The issue is this: with the pace of innovation at an all-time high, the price of hardware at an all-time low, and consumer giants churning out faster, more feature-packed mobile devices quicker than you can join the queue, can big business fully embrace the IoT and upend traditional business models in time to curb the effects this increase could have on our planet?
In terms of raw materials, we may have to find alternatives fairly soon, as experts predict that demand for copper (an essential component to smartphones) will have outstripped supply by 2050, and in 2013 Friends of the Earth found that tin mining (used in circuit boards) can devastate the local environment, replacing lush forests with acidic craters – let alone the disturbing allegations of child slavery in cobalt mines in the Democratic Republic of the Congo. According to the Minerals Education Coalition, a single baby born in the US today will use up 539 lbs of zinc, 903 lbs of lead and 985 lbs of copper during their lifetime. Our obsession with the latest tech, and our transmission of that on to our kids, cannot last – once these minerals are gone, they are gone, and any new gadgets with them.
But it’s not all bad – according to The Digitalist’s calculations, if development and innovation in IoT-enabling technology continues at the same meteoric rate as today, then the total savings created by these devices could be up to 3.5 Gts, with only 0.2 Gts emitted by their creation and operation. This is encouraging, as it means that implementing a full IoT ecosystem does, in fact, help more than it will hinder and that we most likely will not destroy the planet because of our unending quest for efficiency.
Although smart device sales are not expected to drop or even plateau soon, investment in renewable energy seems to be becoming the new space race, with China and the US together contributing two-thirds of the 75 Gigawatt solar capacity increase in 2016 – a 33% increase on the year before.
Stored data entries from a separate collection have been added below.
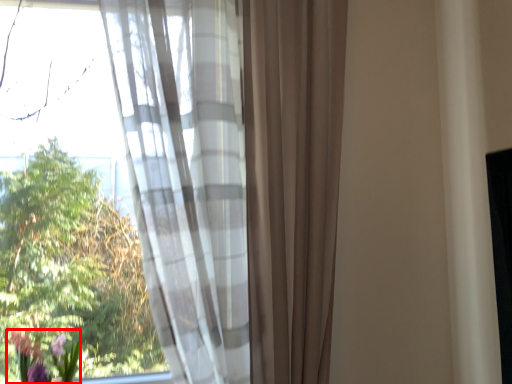
Question: Considering the relative positions of floral arrangement (annotated by the red box) and curtain in the image provided, where is floral arrangement (annotated by the red box) located with respect to the staircase?

Choices:
 (A) left
 (B) right

Answer: (A)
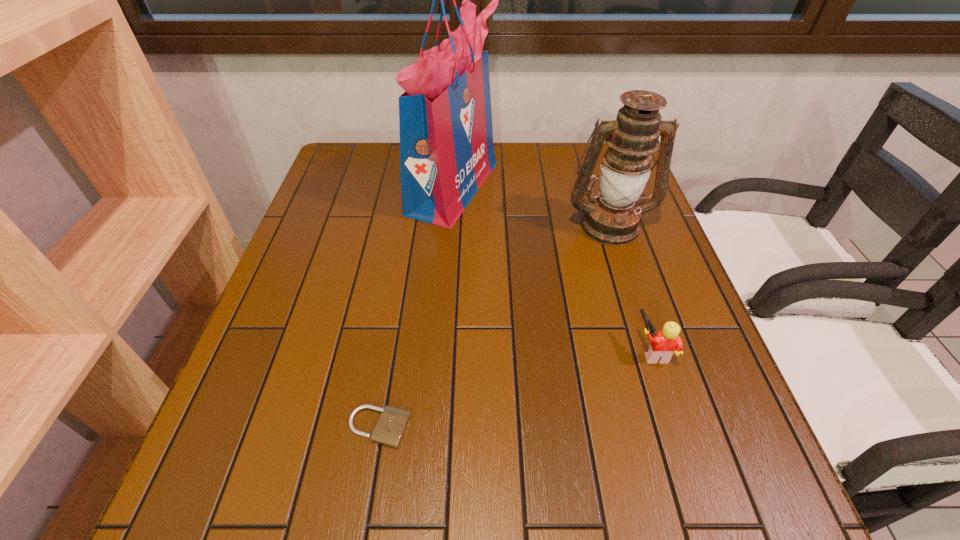
The height and width of the screenshot is (540, 960). In order to click on empty location between the nearest object and the lantern in this screenshot , I will do `click(494, 326)`.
The political capital of being green seems as if it is gaining traction – despite or even because of a yoogely famous billionaire now in charge of the world’s largest economy – and this could seriously help the cause of sustainable energy worldwide.
Companies such as The Trans-African HydroMeteorological Observatory (TAHMO) are also using the IoT for research and humanitarian aid. This project helps to educate local communities, map out untapped weather systems and monitor changes in the climate to contribute to the ascent of sustainable development in the IoT, and the all-important data bank. The IoT goes hand in hand with the renewable energy sector, which is also experiencing a huge wave of innovation, a move towards start-ups over corporations as digital nativism becomes invaluable, and of course the backing of Elon Musk – a factor which should never be left out of consideration.
With the pace of innovation in the renewable sector approaching that of the IoT, it surely cannot be long before emerging players in both markets decide to embrace the inevitable: Some form of IoT enabled, crowdfunded, open-source network of renewable energy devices, that is completely self-servicing, can redistribute energy exactly where it is needed, and can optimize energy harvesting to store energy for future need.
Seems unlikely? What year are you living in?